The African continent was 110 million years ago the land of huge carnivorous dinosaurs, Chicago researches said on Thursday. Excavations on the continent unearthed two dinosaur fossils in the Elrhaz Formation along the western edge of the Ténéré Desert in Niger in a place known as “Gadoufaoua”. Both specimens lived in the mid-Cretaceous Period and were at least 25 feet long with an appetite for meat.
According to University of Chicago paleontologist Paul Sereno, Kryptos palaios was short-snouted, which means “old hidden face”, with a long tail, but short forearms, which points to the fact that it was likely a scavenger rather than a hunter, feeding on carcasses found along the way.
Eocarcharia dinops on the other hand was larger than Kryptos, reaching probably up to 40 feet in adulthood, with very strong legs and bladed teeth. The “fierce-eyed dawn shark” was most likely one of the fierce predators of its time, as its anatomy shows: strong legs, perfect for hunting down its “lunch”, powerful claws and teeth for tearing the flesh of its prey.
Along with the two, both found during a 2000 expedition, comes a third, this time fish-eating species, found three years earlier, named Suchomimus or “crocodile mimic”, reaching up to 35 feet in length, with a narrow and long snout.

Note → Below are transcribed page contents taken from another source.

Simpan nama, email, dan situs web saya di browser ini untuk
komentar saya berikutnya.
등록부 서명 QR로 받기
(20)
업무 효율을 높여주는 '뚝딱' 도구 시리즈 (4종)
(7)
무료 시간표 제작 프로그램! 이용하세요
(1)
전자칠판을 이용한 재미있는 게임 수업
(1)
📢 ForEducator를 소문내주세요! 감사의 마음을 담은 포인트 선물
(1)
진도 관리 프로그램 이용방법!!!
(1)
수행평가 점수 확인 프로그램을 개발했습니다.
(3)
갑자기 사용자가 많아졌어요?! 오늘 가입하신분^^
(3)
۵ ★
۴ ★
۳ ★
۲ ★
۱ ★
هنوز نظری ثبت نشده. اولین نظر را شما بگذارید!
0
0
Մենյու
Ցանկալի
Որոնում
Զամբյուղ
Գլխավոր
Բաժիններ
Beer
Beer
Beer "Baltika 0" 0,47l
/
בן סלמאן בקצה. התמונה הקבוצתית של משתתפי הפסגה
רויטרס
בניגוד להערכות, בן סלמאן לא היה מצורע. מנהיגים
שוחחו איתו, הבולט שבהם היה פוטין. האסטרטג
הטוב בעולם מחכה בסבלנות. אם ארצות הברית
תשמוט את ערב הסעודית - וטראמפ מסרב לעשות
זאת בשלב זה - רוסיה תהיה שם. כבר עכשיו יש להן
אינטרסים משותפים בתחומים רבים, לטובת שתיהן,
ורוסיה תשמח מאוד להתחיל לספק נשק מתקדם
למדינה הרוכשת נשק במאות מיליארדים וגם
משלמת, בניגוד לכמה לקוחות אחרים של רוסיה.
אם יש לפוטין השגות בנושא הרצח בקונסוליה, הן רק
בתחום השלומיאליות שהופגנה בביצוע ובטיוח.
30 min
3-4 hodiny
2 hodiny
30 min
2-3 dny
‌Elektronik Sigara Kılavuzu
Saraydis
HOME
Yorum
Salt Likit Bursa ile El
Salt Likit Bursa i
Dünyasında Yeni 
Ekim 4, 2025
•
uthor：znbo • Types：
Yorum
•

“To have three large predators in this area is really extraordinary,” said Sereno in the scientific journal Acta Palaeontologica Polonica, highlighting the fact that the triple discovery unveiled three predators, on the same continent, all three carnivorous, but with three different eating behaviors.
There is a striking resemblance between Eocarcharia, the African predator, and the Tyrannosaurus-Rex, that dominated the North American continent, both with strong feet and sharp teeth designed for cutting and tearing flesh. But the fact that the three species discovered did not interfere in each other’s eating habits is something totally different to the North American continent, which still intrigues the scientists.